(Recorded data)
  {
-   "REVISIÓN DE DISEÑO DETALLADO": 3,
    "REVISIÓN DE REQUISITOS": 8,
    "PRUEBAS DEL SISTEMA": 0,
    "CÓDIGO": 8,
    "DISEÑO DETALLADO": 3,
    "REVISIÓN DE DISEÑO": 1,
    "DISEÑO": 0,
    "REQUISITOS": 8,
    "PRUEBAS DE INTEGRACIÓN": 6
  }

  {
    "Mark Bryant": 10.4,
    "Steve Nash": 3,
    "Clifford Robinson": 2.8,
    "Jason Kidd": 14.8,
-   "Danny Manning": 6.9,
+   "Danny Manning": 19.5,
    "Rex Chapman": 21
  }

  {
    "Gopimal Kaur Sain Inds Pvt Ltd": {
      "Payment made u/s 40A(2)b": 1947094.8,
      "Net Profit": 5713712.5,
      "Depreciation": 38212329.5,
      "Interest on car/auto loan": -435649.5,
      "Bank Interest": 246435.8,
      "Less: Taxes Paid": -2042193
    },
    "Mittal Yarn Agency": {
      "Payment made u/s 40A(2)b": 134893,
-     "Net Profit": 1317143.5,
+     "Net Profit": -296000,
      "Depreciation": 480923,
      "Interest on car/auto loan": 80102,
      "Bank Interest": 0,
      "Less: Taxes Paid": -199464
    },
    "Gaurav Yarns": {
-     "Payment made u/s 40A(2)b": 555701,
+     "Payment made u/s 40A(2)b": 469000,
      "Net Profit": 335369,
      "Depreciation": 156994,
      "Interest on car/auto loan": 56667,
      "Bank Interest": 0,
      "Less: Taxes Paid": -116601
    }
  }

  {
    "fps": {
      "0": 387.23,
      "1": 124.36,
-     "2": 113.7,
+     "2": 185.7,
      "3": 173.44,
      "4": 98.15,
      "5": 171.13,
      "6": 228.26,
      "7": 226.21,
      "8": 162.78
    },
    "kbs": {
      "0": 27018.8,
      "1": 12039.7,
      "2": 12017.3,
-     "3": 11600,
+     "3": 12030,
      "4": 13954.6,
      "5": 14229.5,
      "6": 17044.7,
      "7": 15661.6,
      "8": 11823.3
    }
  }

* * *

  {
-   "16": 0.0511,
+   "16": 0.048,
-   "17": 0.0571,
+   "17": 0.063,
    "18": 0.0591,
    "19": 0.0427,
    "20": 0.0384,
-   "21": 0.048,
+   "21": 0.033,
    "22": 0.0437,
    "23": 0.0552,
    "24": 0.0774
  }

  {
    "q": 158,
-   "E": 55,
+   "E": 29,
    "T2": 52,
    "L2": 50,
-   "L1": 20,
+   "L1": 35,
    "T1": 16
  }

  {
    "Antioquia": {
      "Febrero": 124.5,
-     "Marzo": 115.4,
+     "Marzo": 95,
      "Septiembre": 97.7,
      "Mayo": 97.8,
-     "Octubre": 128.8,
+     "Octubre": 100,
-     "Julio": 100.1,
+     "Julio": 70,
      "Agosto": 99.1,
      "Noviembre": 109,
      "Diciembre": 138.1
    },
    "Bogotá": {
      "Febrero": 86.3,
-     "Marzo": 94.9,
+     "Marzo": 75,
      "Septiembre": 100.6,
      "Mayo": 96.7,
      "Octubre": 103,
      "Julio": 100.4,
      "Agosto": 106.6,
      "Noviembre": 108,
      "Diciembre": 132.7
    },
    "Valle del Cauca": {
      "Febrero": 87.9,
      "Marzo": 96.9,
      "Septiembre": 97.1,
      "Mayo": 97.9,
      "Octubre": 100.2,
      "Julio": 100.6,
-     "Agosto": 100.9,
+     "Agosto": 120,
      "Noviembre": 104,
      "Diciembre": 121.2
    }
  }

--

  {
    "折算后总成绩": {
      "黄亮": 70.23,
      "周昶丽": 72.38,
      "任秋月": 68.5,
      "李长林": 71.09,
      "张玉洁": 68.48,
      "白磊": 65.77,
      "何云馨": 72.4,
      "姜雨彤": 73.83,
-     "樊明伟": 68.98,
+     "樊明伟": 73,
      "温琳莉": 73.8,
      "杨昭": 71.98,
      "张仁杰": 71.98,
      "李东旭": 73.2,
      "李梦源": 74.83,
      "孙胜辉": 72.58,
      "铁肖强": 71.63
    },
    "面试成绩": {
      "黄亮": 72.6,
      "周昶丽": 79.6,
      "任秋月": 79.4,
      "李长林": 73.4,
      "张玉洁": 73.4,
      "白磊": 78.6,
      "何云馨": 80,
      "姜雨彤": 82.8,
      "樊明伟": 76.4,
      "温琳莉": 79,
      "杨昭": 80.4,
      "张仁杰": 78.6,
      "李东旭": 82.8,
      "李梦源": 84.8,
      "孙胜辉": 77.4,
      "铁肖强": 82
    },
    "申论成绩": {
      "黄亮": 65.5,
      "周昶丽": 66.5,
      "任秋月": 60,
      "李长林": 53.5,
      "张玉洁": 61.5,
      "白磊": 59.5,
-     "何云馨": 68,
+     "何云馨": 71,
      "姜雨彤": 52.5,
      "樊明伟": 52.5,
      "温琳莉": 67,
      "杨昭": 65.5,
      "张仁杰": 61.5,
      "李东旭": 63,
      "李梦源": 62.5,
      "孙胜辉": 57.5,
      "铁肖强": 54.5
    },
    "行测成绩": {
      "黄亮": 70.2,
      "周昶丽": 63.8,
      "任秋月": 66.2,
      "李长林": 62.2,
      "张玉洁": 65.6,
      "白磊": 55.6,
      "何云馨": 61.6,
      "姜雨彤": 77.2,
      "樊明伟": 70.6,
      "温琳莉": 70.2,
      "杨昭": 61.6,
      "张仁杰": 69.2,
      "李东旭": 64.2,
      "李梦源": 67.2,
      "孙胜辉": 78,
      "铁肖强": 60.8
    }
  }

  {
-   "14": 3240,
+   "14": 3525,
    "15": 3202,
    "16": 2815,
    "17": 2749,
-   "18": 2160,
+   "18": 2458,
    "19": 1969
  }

## YOUR TASK
Whenever a line of the records holds the string "REQUISITOS", pick it out and copy it.

## WRITTEN SOLUTION
    "REVISIÓN DE REQUISITOS": 8,
    "REQUISITOS": 8,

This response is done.